There are 300 people for whom last week was not a good one. They were the ones who were working at boo.com when the company went into liquidation.

So what went wrong with the boo bubble? Why was it that months after going live, the site was still costing its owners far more than it was making for them? And why did boo.com battle on to the bitter end when almost everyone in the new media industry continuously hammered on at them to sort things out?

The boo-haa started before the site even went live. A massive PR campaign saw the site's founders and backers interviewed in national newspapers.

But while the publicity machine rolled on, the launch date started to slip. At the time, this was forgivable, and not all that surprising.

But boo began to push it too far. The months went by and still no functioning web site. People started to wonder what the hold-up could be. Worse for boo, the rumours started - most of them wrong, but all of them damaging.

When the site finally appeared, there was a huge wave of indifference. The public were bored of it by then, and the internet types greeted the "challenging" site design with howls of laughter.

This reputation was something boo was never able to shake off, even after it introduced a "plain vanilla" version of the site and simplified some of its features. First impressions count, and for boo it was the impression that the site was difficult to use.

Customers simply stayed away.

Meanwhile boo spent millions on advertising and staff.

Where many web shops start small, perhaps backed by less than five full-time staff, the whole idea behind boo was to be global from day one, and to have the staff to cope. Just paying salaries to all these people must have been a huge drain on funds - and in the meantime, not enough people were shopping at the site.

That's not to say boo got it all wrong. The site's fulfilment - in other words, packaging and delivery - was said to be extremely good, with prompt arrivals of all ordered goods, tastefully wrapped in trendy boo bags. But this wasn't enough to save it. The labels the site earned in its first few weeks just wouldn't budge.

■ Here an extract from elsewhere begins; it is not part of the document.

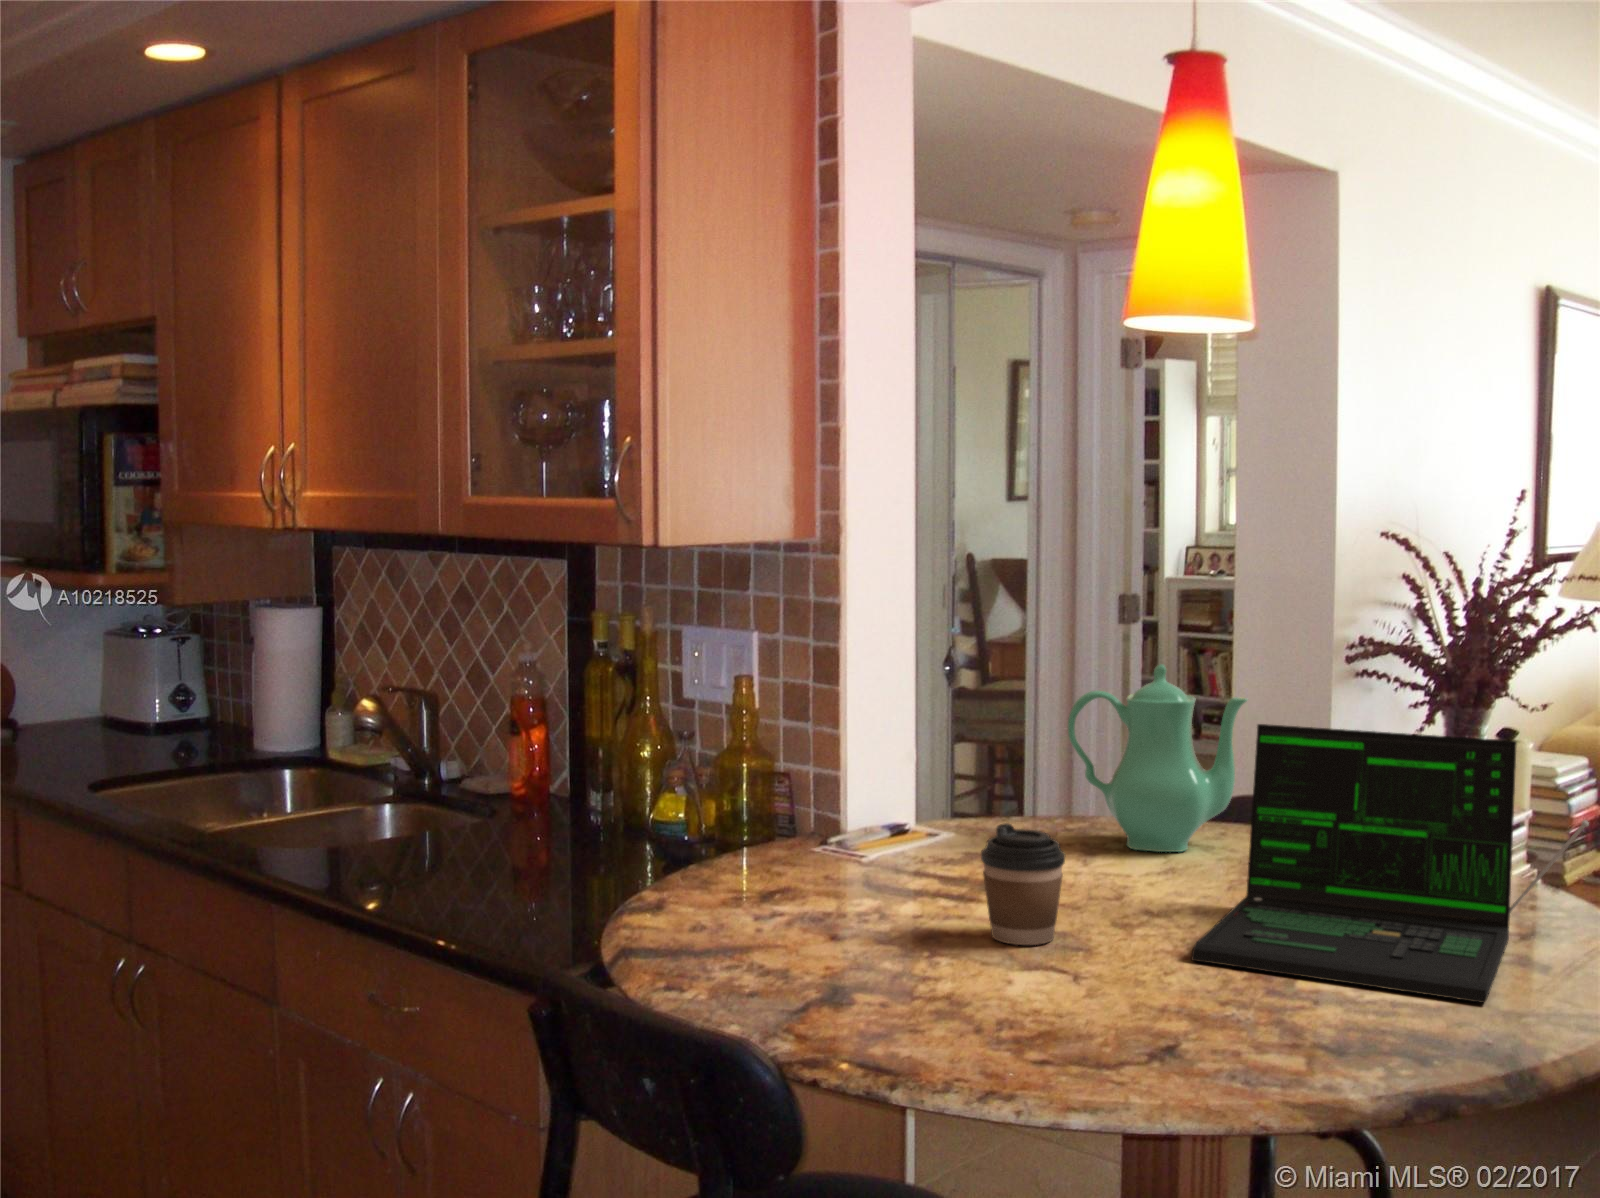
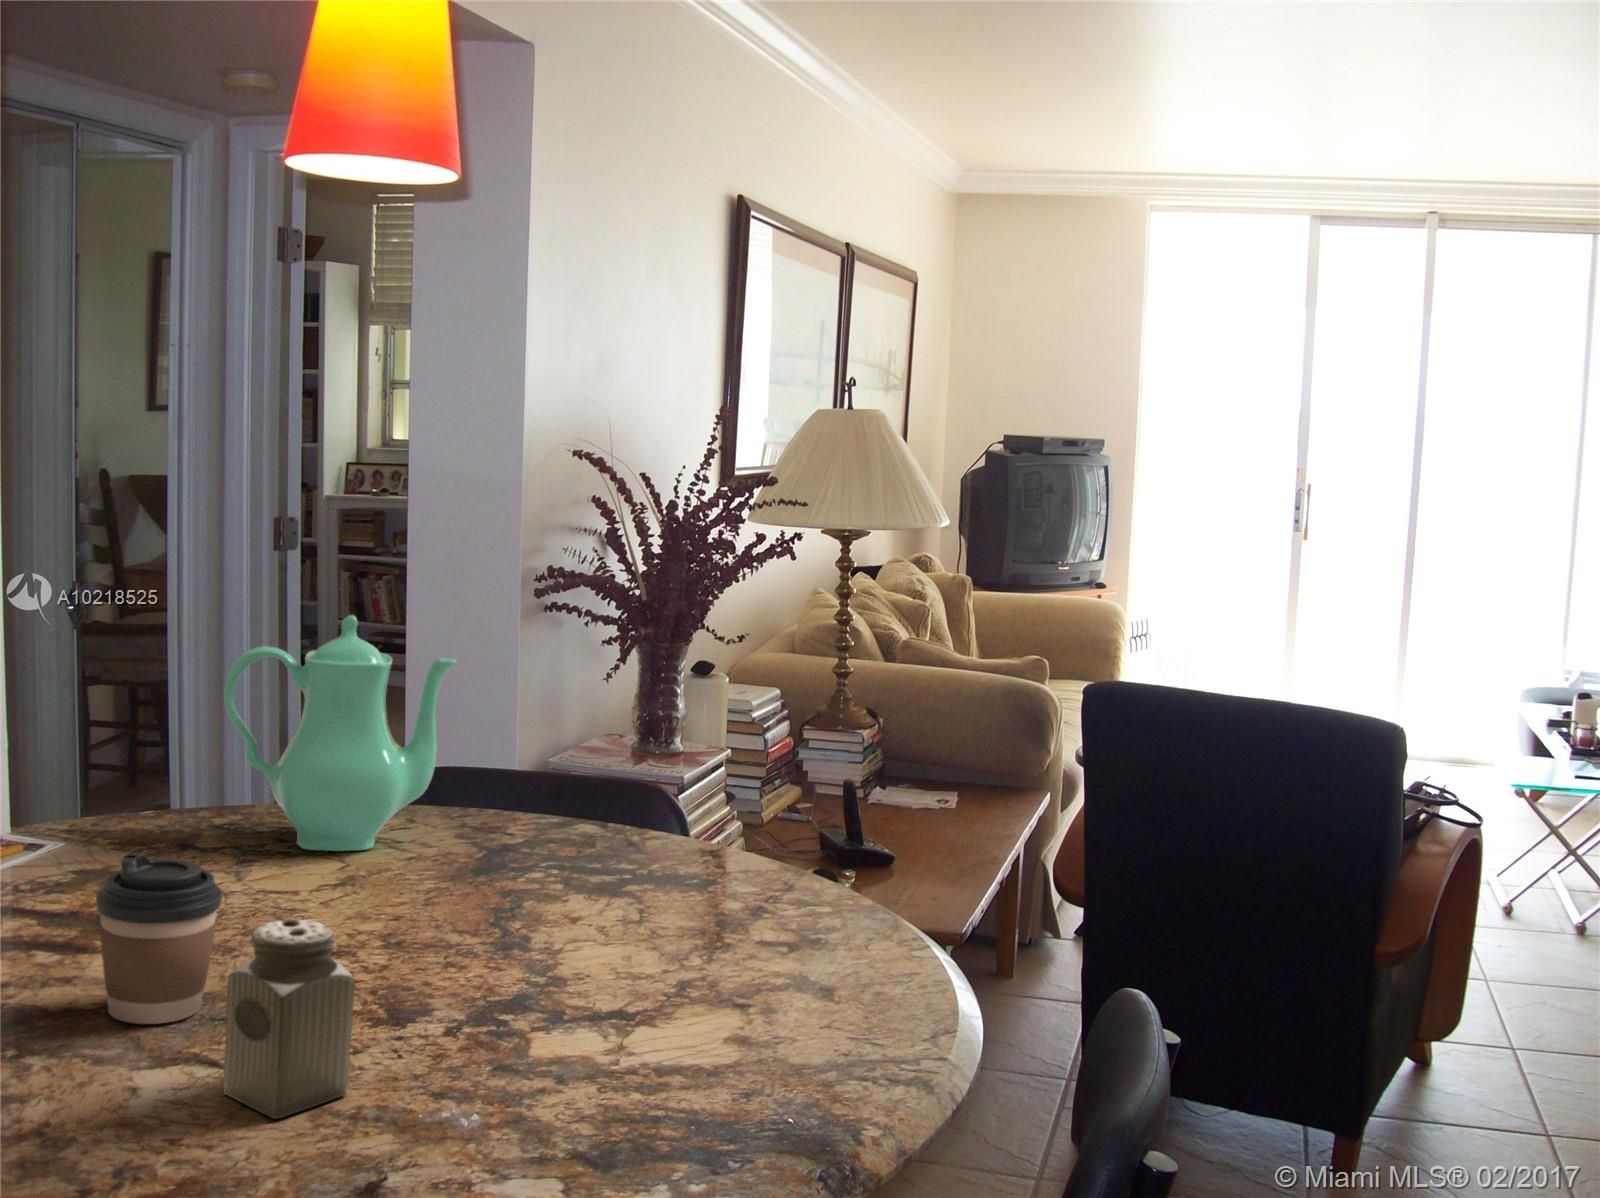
laptop: present [1192,724,1589,1003] -> none [391,702,836,1053]
salt shaker: none [1068,865,1157,1004] -> present [223,919,355,1119]

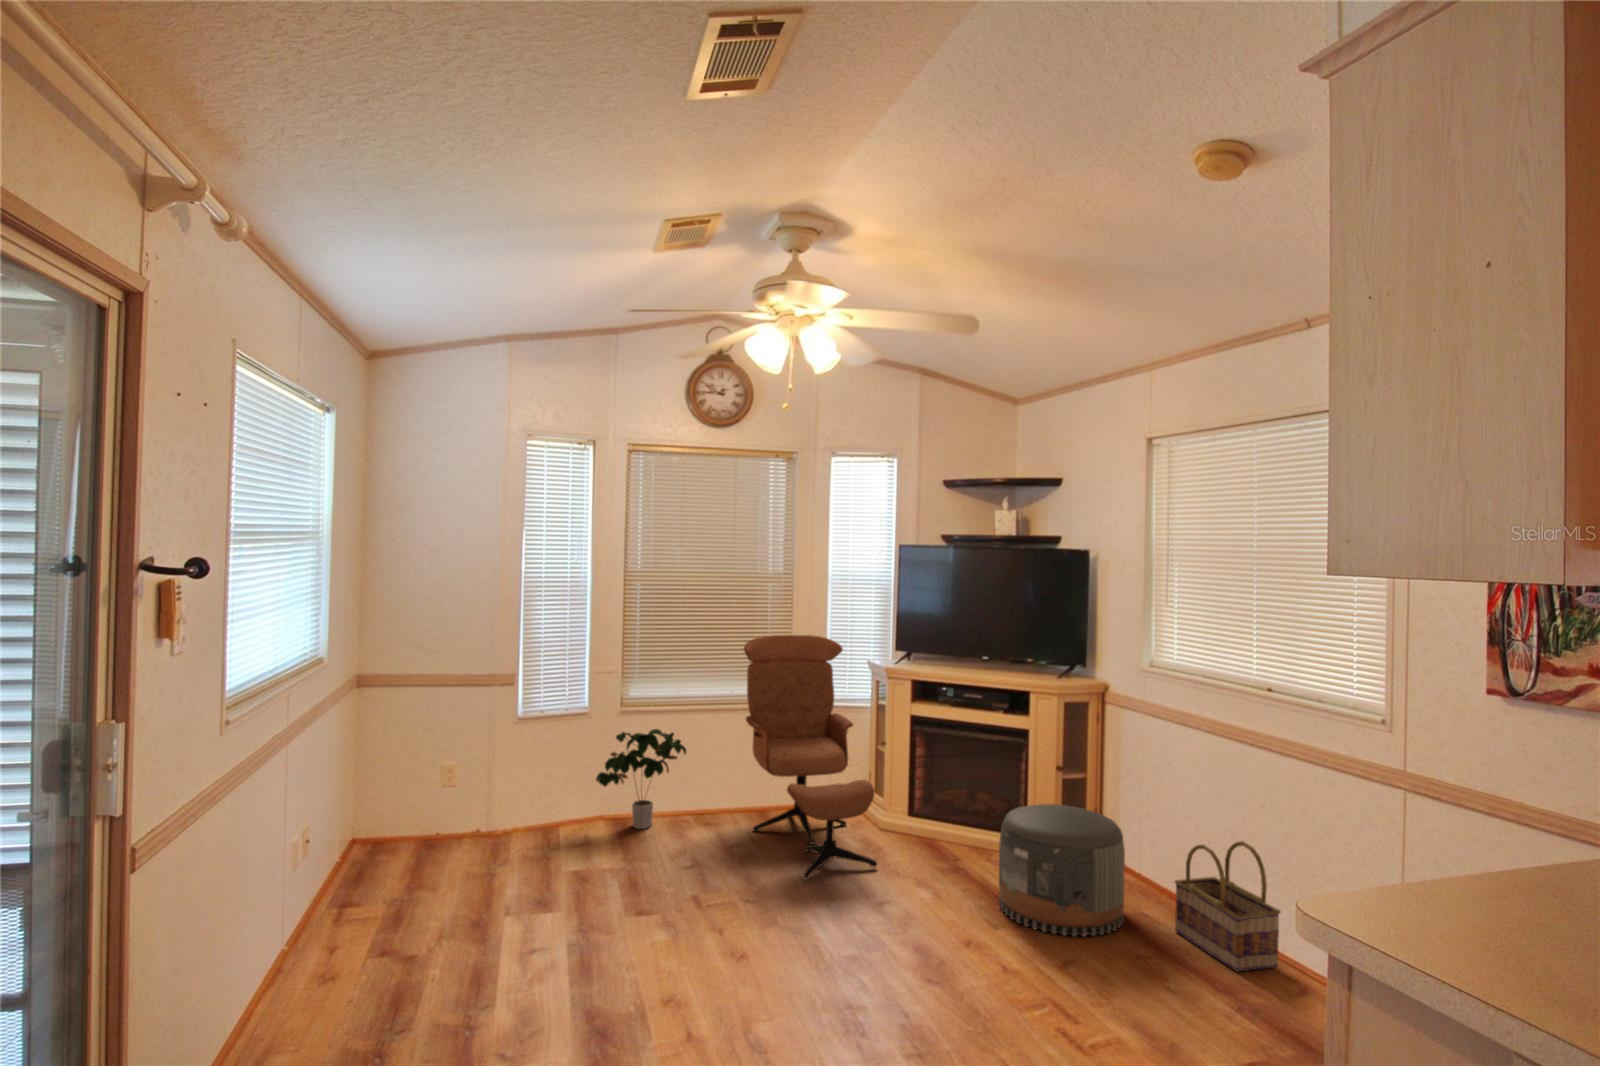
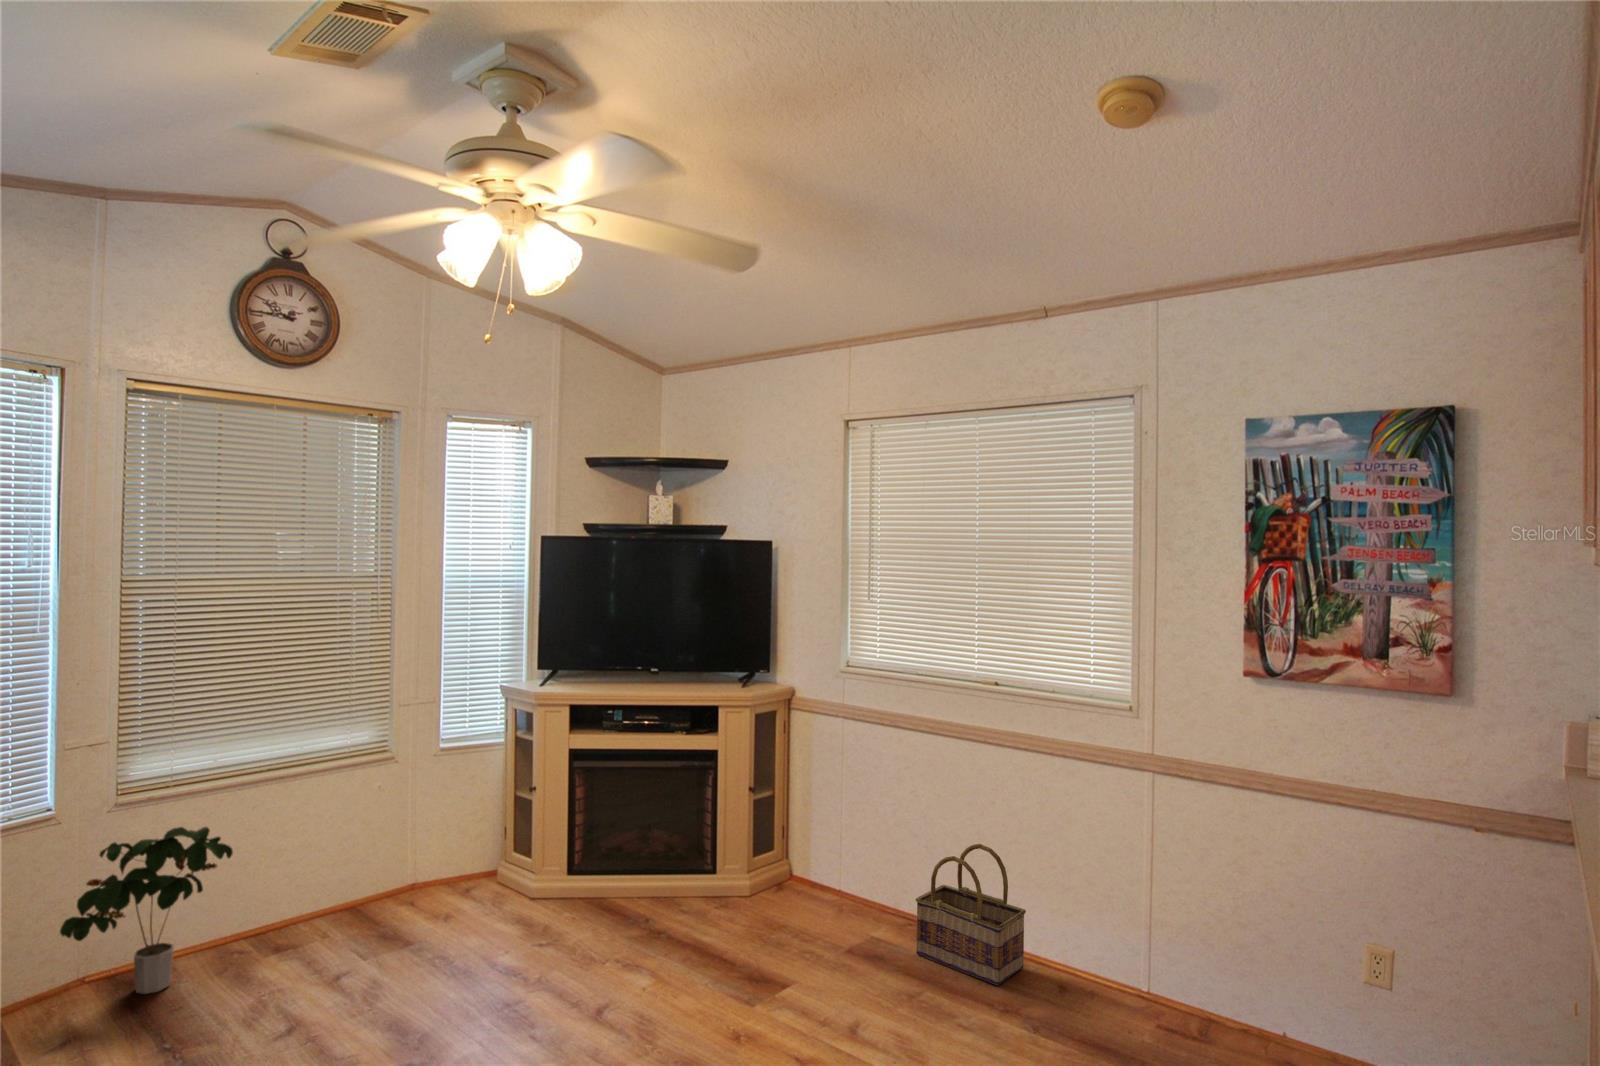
lounge chair: present [744,635,877,879] -> none [328,659,561,1009]
pouf: present [999,804,1125,937] -> none [728,836,868,996]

Ultimately, boo.com appeared aloof and arrogant. When the world criticised the site and how it worked, the company refused to back down and insisted on keeping the main elements of the design. Rather than agree it had made mistakes, it insisted that it was ahead of its time and would one day be proved right.

Well it was sadly wrong. The site will have one legacy, though: the phrase "boo.com" will live on in the internet lexicon as an all-encompassing term for failure.